On a tenté d'expliquer le meurtre de Blumkine par le désir de Staline d'atteindre personnellement Trotsky. Les faits mentionnés ci­dessus font douter de cette explication. Il semble plus probable que Staline a voulu porter un coup définitif aux sympathies agissantes que l'Opposition trouvait alors au sein du G.P.U. ‑ et dont une lettre de Moscou à Trotsky fait état ‑ puisqu'il s'y trouvait, après tout, nombre de bolcheviks dévoués et enthousiastes. L'exécution d'agents du G.P.U. complices de l'Opposition de gauche, tout en traçant entre le régime et l'Opposition un trait de sang, démontrait clairement l'intention de Staline de soumettre le G.P.U. à sa volonté politique et d'en faire l'instrument aveugle dont il avait absolument besoin pour briser l'Opposition par la provocation et la violence répressive à la fois.


Notes

[1] Viatcheslav R. Menjinsky (1874‑1934), étudiant en droit, membre du parti en 1902, puis journaliste.

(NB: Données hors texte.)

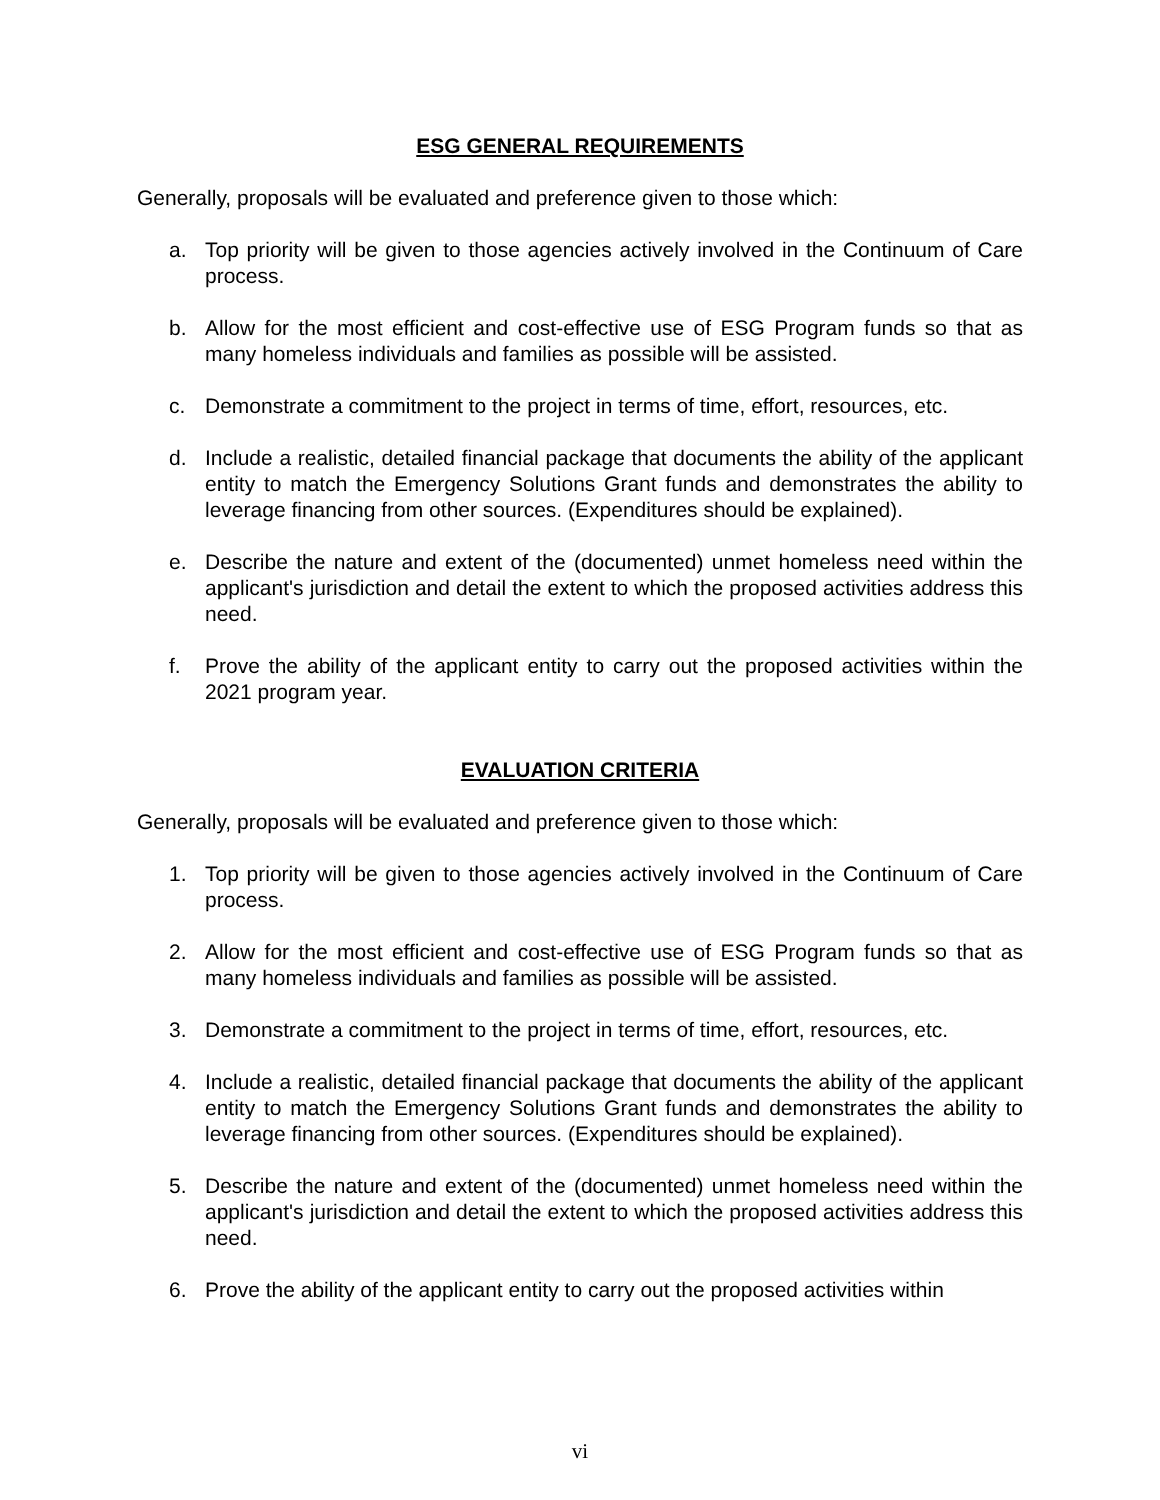ESG GENERAL REQUIREMENTS
Generally, proposals will be evaluated and preference given to those which:
a. Top priority will be given to those agencies actively involved in the Continuum of Care process.
b. Allow for the most efficient and cost-effective use of ESG Program funds so that as many homeless individuals and families as possible will be assisted.
c. Demonstrate a commitment to the project in terms of time, effort, resources, etc.
d. Include a realistic, detailed financial package that documents the ability of the applicant entity to match the Emergency Solutions Grant funds and demonstrates the ability to leverage financing from other sources. (Expenditures should be explained).
e. Describe the nature and extent of the (documented) unmet homeless need within the applicant's jurisdiction and detail the extent to which the proposed activities address this need.
f. Prove the ability of the applicant entity to carry out the proposed activities within the 2021 program year.
EVALUATION CRITERIA
Generally, proposals will be evaluated and preference given to those which:
1. Top priority will be given to those agencies actively involved in the Continuum of Care process.
2. Allow for the most efficient and cost-effective use of ESG Program funds so that as many homeless individuals and families as possible will be assisted.
3. Demonstrate a commitment to the project in terms of time, effort, resources, etc.
4. Include a realistic, detailed financial package that documents the ability of the applicant entity to match the Emergency Solutions Grant funds and demonstrates the ability to leverage financing from other sources. (Expenditures should be explained).
5. Describe the nature and extent of the (documented) unmet homeless need within the applicant's jurisdiction and detail the extent to which the proposed activities address this need.
6. Prove the ability of the applicant entity to carry out the proposed activities within
vi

Commissaire aux finances en octobre 1917, vice‑président de la Tchéka en 1919, avait succédé à Dzerjinsky à la tête du G.P.U. en 1926. Meyer A. Trilisser (1883‑193?), membre du parti en 1901, puis responsable dans l'organisation militaire clandestine, fut secrétaire du soviet d'Irkoutsk en 1917 et fit la guerre civile en Sibérie. Il devint vice‑président du G.P.U. en 1926. Menjinsky et Trilisser étaient les supérieurs hiérarchiques de Blumkine.

[2] « Lettre de Moscou », Biulleten Oppositsii n' 9, février 1930, p. 9. Une copie du message confié à Blumkine par Trotsky se trouve à Harvard. Nous le publierons dans le n' 7 des Cahiers Léon Trotsky.

[3] V. Serge, Destin d'une révolution, p. 116.

[4] V. Serge, Mémoires…, p. 276-277.